─── MATERIAL FOR THIS EXERCISE ───
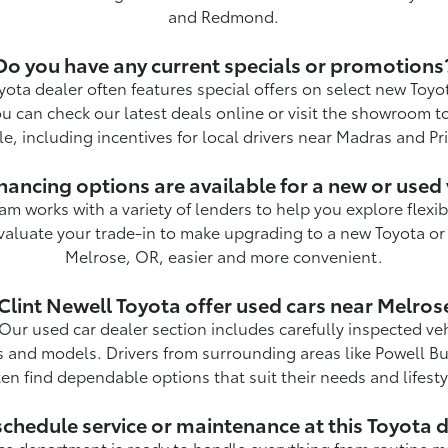
and Redmond.
Do you have any current specials or promotions
yota dealer often features special offers on select new Toy
ou can check our latest deals online or visit the showroom t
le, including incentives for local drivers near Madras and Pri
nancing options are available for a new or used 
am works with a variety of lenders to help you explore flexi
valuate your trade-in to make upgrading to a new Toyota or
Melrose, OR, easier and more convenient.
Clint Newell Toyota offer used cars near Melros
Our used car dealer section includes carefully inspected ve
s and models. Drivers from surrounding areas like Powell Bu
ten find dependable options that suit their needs and lifesty
schedule service or maintenance at this Toyota 
ice department is ready to handle everything from routine 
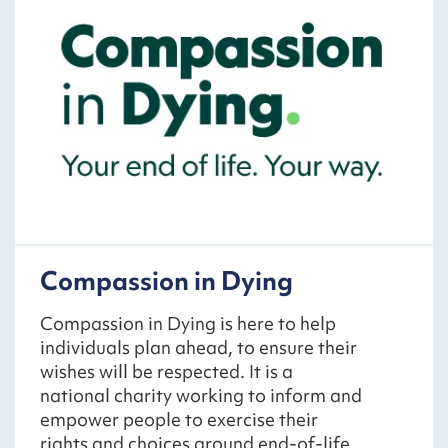
Compassion in Dying
Compassion in Dying is here to help
individuals plan ahead, to ensure their
wishes will be respected. It is a
national charity working to inform and
empower people to exercise their
rights and choices around end-of-life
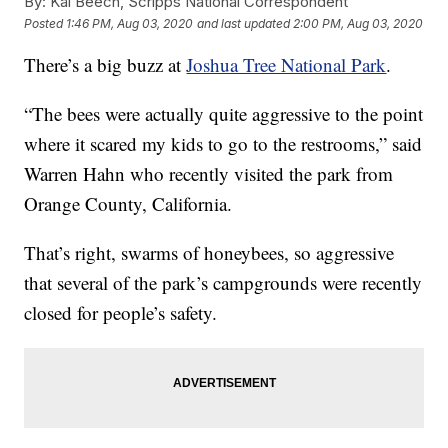
By:
Kai Beech, Scripps National Correspondent
Posted
1:46 PM, Aug 03, 2020
and last updated
2:00 PM, Aug 03, 2020
There’s a big buzz at
Joshua Tree National Park
.
“The bees were actually quite aggressive to the point
where it scared my kids to go to the restrooms,” said
Warren Hahn who recently visited the park from
Orange County, California.
That’s right, swarms of honeybees, so aggressive
that several of the park’s campgrounds were recently
closed for people’s safety.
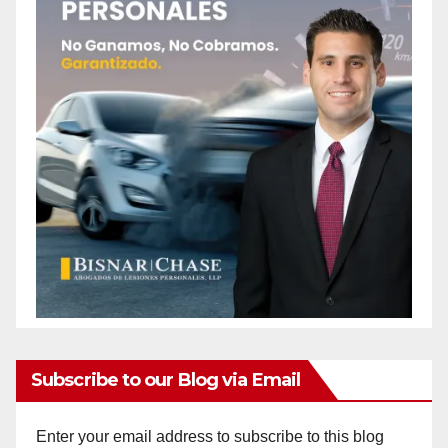
Subscribe to our Blog via Email
Enter your email address to subscribe to this blog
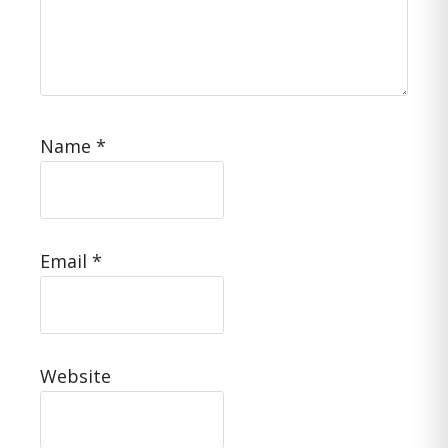
Name
*
Email
*
Website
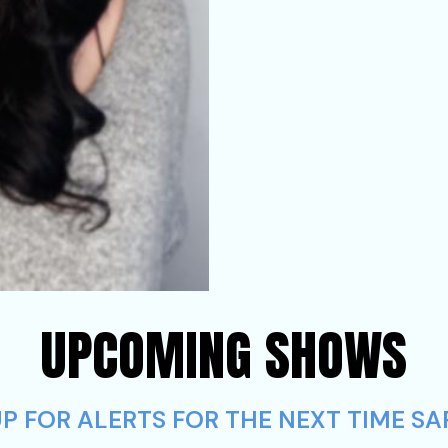
UPCOMING SHOWS
P FOR ALERTS FOR THE NEXT TIME S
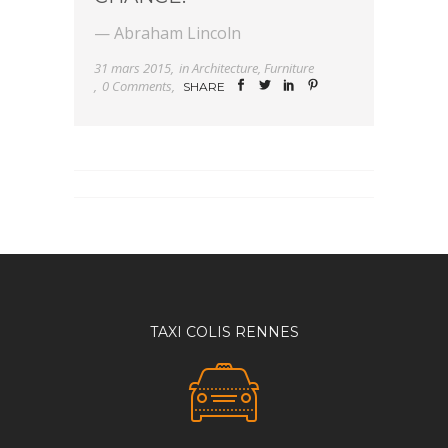
— Abraham Lincoln
31 mars 2015
in
Architecture
,
Furniture
0 Comments
SHARE
TAXI COLIS RENNES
───
In the text read from the items, swap every "Compassion in Dying" for "Care in Dying" and write that text out again with nothing else changed. Leave the pictures out of your answer.

and Redmond.
Do you have any current specials or promotions
yota dealer often features special offers on select new Toy
ou can check our latest deals online or visit the showroom t
le, including incentives for local drivers near Madras and Pri
nancing options are available for a new or used 
am works with a variety of lenders to help you explore flexi
valuate your trade-in to make upgrading to a new Toyota or
Melrose, OR, easier and more convenient.
Clint Newell Toyota offer used cars near Melros
Our used car dealer section includes carefully inspected ve
s and models. Drivers from surrounding areas like Powell Bu
ten find dependable options that suit their needs and lifesty
schedule service or maintenance at this Toyota 
ice department is ready to handle everything from routine 
Care in Dying
Care in Dying is here to help
individuals plan ahead, to ensure their
wishes will be respected. It is a
national charity working to inform and
empower people to exercise their
rights and choices around end-of-life
By:
Kai Beech, Scripps National Correspondent
Posted
1:46 PM, Aug 03, 2020
and last updated
2:00 PM, Aug 03, 2020
There’s a big buzz at
Joshua Tree National Park
.
“The bees were actually quite aggressive to the point
where it scared my kids to go to the restrooms,” said
Warren Hahn who recently visited the park from
Orange County, California.
That’s right, swarms of honeybees, so aggressive
that several of the park’s campgrounds were recently
closed for people’s safety.
Subscribe to our Blog via Email
Enter your email address to subscribe to this blog
Name
*
Email
*
Website
UPCOMING SHOWS
P FOR ALERTS FOR THE NEXT TIME S
— Abraham Lincoln
31 mars 2015
in
Architecture
,
Furniture
0 Comments
SHARE
TAXI COLIS RENNES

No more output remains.